King of the Khuman dynasty
- Monarch: 620 C.E – 700 C.E
- Predecessor: Laiphangba
- Successor: Senba Mimaba
- Spouse: Nganurol Chanu Khambi
- Issue: Yoithongai, Keirunghangbi, Khayoilon Nganbi

Regnal name
- Adon Punshi Yumoiba
- House: Khuman dynasty
- Father: Laiphangba
- Mother: Nganurol Kaireima
- Religion: Sanamahism
- Occupation: Monarch

= Punshi Yumoiba =

King of the Khuman dynasty (620–700 CE)

Adon Punshi Yumoiba (Aton Punshi Yumoipa) was a ruler of the Khuman dynasty of ancient Kangleipak (present-day Manipur). He reigned from 620 CE to 700 CE.

He was a contemporary of King Naothingkhong of the Ningthouja dynasty.

== Reign and alliances ==
During his reign, Punshi Yumoiba built up the political and cultural significance of Nongyai Leikoipung (Mayang Imphal), the second capital city founded by his father Laiphangba. He built a powerful alliance with King Naothingkhong of the Ningthouja dynasty. Punshi Yoimoiba gave shelter to him and later gave him his daughter, Keirunghangbi to marriage.
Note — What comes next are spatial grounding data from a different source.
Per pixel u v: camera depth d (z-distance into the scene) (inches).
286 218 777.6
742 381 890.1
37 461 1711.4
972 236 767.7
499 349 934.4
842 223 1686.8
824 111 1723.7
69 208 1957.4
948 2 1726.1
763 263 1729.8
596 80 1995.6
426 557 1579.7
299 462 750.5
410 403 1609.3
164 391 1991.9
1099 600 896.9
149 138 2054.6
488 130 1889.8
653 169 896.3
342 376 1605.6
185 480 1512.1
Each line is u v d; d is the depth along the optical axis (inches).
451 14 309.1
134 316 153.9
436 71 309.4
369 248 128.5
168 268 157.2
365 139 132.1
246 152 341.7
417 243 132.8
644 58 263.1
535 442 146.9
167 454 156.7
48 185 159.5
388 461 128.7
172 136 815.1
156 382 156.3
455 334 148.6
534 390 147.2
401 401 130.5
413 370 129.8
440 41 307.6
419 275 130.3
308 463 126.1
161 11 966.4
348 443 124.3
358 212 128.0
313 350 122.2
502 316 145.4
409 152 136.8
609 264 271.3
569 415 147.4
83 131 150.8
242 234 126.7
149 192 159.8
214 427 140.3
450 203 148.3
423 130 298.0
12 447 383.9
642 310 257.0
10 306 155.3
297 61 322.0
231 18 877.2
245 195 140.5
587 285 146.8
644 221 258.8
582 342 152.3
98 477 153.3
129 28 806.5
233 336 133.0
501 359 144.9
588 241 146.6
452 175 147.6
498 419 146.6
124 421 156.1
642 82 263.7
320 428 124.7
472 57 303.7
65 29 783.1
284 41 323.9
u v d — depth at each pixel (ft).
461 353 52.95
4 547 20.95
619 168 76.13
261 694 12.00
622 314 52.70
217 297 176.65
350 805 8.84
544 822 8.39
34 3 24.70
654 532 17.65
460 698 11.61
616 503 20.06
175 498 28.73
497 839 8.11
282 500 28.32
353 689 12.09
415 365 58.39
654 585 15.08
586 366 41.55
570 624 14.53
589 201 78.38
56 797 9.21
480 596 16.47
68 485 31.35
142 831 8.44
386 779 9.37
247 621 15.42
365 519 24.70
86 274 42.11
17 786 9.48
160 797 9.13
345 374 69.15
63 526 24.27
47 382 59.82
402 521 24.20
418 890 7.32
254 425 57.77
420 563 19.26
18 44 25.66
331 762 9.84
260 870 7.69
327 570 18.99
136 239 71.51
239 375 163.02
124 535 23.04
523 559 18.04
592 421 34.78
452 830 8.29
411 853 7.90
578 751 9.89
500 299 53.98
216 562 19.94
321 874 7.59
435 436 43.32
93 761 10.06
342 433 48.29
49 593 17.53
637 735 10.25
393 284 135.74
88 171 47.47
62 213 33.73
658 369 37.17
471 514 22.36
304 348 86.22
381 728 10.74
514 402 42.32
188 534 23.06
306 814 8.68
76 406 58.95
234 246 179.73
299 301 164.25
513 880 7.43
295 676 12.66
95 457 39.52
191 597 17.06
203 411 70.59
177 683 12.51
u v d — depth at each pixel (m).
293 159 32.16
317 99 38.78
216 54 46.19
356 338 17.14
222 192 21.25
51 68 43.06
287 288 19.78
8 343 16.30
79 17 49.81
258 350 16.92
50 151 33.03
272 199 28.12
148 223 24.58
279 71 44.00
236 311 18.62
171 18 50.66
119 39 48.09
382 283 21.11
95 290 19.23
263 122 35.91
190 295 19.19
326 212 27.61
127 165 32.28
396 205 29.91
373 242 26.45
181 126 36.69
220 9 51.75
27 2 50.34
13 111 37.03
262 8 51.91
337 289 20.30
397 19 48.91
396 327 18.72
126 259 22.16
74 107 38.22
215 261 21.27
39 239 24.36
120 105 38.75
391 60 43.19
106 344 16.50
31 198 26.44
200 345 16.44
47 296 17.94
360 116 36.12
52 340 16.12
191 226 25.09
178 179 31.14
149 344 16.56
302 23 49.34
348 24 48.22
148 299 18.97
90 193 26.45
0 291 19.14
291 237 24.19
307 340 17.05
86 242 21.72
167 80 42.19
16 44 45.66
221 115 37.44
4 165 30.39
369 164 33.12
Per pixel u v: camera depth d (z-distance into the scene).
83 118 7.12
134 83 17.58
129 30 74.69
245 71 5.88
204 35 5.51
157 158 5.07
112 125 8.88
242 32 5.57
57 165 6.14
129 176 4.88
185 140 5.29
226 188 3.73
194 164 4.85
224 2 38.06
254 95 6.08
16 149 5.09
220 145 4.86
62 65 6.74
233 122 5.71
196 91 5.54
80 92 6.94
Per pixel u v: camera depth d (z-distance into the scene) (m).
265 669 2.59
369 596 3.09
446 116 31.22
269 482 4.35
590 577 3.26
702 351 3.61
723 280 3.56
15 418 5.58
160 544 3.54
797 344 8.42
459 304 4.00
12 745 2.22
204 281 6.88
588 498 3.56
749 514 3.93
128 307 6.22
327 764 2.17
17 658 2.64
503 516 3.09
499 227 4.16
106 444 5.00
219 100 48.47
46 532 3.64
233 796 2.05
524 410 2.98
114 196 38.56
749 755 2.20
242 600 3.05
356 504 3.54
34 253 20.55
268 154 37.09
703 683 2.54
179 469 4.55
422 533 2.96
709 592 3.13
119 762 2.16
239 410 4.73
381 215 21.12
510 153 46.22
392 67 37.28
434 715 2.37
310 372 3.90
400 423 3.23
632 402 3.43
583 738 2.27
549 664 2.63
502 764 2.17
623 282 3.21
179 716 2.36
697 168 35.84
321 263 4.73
With this alliance, Punshi Yumoiba also gave a part of the Khuman kingdom to the Meitei kingdom. However, this political act triggered a dispute among the Khuman people and led to the rebellion by Senba Mimaba.

== Religion and cultural legacy ==
Punshi Yumoiba also started the worship of the goddess Imoinu. He built her shrine at the royal palace at Mayang Imphal. This was a significant role in starting the worship if Imoinu into the cultural and spiritual practices of the Khuman dynasty.